Being concerned that the applicant’s proposal might work a very real hardship to the respondent, I arranged for a further post-trial virtual hearing to be conducted. I did that to give an opportunity to the applicant to persuade me of the wisdom of the applicant’s proposal as well as to give the respondent an opportunity to make such submissions as he wished to make on the whole issue of superannuation, having regard to his present silence on point.
On 20 August 2020 a further post-trial hearing was conducted. Ms Sturgeon represented the applicant. The respondent was not represented. Ms Sturgeon argued as follows –
a)the self-managed superannuation fund of which the applicant and the respondent are both members should be retained by the applicant with the respondent to be paid a monetary amount at a discounted rate of 30%;
b)the respondent would enjoy the benefit of immediate access to funds from the approach proposed by the applicant;
c)the respondent is not burdened by hardship given that the respondent is free to invest that money in another fund, property, shares or other appreciating asset;
d)although the applicant would retain the benefit of his interest in the self-managed superannuation fund, given the ages of the parties the applicant would not have access to those funds for a considerable time;
e)the 30% discount rate proffered was a discretionary sum and such an adjustment could be considered under s 75(2)(o) of the Family Law Act which would not be outside that which would be considered reasonable given the quantum of the amount in question; and
f)in the event that an order for the sale of the property was to be made, the applicant would first want an opportunity to buy out the respondent’s share in the property in the fund based on valuation evidence before the court.
The respondent made certain reply submissions.
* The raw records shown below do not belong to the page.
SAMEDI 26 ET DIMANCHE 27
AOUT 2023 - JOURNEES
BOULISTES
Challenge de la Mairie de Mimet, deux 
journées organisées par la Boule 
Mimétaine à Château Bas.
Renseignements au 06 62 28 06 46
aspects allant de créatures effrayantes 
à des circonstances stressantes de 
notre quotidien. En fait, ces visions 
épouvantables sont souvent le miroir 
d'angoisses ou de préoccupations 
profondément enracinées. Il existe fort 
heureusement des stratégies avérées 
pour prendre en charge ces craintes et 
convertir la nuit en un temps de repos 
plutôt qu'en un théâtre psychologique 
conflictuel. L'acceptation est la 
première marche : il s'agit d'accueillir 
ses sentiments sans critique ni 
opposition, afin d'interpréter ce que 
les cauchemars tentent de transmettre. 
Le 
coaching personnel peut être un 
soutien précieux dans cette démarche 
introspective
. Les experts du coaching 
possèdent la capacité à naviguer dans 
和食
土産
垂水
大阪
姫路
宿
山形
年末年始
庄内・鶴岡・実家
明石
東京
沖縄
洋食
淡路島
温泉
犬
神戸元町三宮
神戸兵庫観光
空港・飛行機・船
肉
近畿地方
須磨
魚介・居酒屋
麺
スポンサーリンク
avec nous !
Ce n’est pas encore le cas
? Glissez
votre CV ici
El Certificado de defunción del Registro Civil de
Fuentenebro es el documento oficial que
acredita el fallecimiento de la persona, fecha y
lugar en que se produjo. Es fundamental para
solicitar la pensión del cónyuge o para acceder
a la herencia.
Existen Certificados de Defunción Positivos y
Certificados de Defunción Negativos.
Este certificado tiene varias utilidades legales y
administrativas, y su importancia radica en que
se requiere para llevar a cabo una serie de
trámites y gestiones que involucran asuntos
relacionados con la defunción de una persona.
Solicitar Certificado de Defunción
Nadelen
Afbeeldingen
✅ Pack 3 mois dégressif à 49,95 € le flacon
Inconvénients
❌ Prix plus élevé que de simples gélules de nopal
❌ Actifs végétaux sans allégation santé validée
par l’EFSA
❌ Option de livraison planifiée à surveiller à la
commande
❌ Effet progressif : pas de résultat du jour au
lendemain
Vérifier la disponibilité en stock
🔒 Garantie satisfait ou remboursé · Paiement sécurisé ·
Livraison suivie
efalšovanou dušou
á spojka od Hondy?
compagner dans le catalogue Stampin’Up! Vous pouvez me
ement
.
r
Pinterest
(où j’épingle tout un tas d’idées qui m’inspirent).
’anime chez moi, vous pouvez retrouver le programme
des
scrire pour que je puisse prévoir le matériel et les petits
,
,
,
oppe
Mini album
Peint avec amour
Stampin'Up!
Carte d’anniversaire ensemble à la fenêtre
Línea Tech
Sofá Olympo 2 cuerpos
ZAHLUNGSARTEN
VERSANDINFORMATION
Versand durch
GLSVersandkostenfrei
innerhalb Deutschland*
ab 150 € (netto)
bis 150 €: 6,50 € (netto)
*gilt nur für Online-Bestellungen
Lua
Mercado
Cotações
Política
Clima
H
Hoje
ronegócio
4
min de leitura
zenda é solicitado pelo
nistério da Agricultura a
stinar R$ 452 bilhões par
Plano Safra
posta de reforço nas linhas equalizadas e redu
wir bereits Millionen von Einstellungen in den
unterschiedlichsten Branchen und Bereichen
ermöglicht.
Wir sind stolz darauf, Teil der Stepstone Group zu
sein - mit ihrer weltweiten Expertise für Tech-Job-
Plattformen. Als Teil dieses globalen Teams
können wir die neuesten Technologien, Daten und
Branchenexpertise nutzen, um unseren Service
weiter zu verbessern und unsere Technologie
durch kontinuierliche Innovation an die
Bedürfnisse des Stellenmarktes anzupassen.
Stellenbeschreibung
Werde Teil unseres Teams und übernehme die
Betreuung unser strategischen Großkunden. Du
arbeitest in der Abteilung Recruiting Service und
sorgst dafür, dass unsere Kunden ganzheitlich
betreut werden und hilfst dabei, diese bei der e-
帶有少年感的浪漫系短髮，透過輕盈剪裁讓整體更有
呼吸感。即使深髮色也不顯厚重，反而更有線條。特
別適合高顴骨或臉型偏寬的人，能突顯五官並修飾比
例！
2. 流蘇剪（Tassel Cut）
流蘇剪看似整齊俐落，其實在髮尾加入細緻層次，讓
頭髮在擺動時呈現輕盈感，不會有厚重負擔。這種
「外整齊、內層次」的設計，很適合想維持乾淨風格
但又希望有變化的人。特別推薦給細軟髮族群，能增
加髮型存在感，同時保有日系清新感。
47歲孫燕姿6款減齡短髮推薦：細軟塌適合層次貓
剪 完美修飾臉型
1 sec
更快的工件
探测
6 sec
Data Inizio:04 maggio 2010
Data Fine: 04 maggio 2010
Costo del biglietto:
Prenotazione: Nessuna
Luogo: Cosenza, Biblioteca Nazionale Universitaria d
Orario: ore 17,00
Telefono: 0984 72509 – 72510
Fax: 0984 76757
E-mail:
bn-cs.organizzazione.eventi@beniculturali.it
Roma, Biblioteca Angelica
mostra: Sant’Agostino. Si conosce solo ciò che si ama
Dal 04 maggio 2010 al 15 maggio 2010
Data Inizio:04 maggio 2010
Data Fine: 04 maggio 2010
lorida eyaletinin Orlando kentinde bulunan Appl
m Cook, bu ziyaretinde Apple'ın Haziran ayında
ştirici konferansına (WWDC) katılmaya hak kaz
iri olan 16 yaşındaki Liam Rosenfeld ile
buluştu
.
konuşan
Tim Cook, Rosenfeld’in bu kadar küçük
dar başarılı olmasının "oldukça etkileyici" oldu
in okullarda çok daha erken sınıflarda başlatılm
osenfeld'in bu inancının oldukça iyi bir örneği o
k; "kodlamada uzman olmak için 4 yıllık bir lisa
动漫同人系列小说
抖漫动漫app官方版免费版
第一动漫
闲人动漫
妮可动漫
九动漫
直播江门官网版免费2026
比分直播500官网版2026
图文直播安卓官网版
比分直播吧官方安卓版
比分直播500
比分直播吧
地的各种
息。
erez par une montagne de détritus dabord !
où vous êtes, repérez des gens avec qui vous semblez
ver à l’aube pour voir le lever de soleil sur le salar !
Relevantly paraphrased they amounted to the following –
a)any adjustment should be as to 50% each and no discount rate should be applied in any cash settlement proposed by the applicant; and
b)the best outcome for both parties would be for the real property under the self-managed superannuation fund to be sold forthwith and the proceeds of sale disbursed as to 50% to the applicant and 50% to the respondent.
Having considered the matter with the benefit of those submissions, it seemed to me that the respondent was correct. In my view the applicant’s proposal was likely to have the effect of occasioning undue hardship to the respondent. Further, the applicant’s submissions that by selling the real estate an unnecessary erosion of the selling price would be orchestrated was more apparent than real. Not only that, but the applicant’s proposal involved ascertaining the existing value of that parcel of land and improvements, dividing the value in half then applying a further 30% discount and remitting whatever was left to the respondent. In the process the applicant retained very valuable real estate in his sole name. Thereafter he was to be conferred with the property’s capital accretion in value. That was not a just and equitable outcome. I reject it. The property must be sold and the net proceeds divided as to 50% each. If the applicant can persuade the respondent to buy out the respondent’s interest, then it is no place for this court to interfere. However, any such proposal must be put and accepted within 60 days, in default of which the property must be sold at public auction.
Conclusion
The orders I make are those set out in the first few pages of these reasons.
I certify that the preceding two-hundred and five (205) paragraphs are a true copy of the reasons for judgment of the Honourable Justice Wilson delivered on Friday 4 September 2020.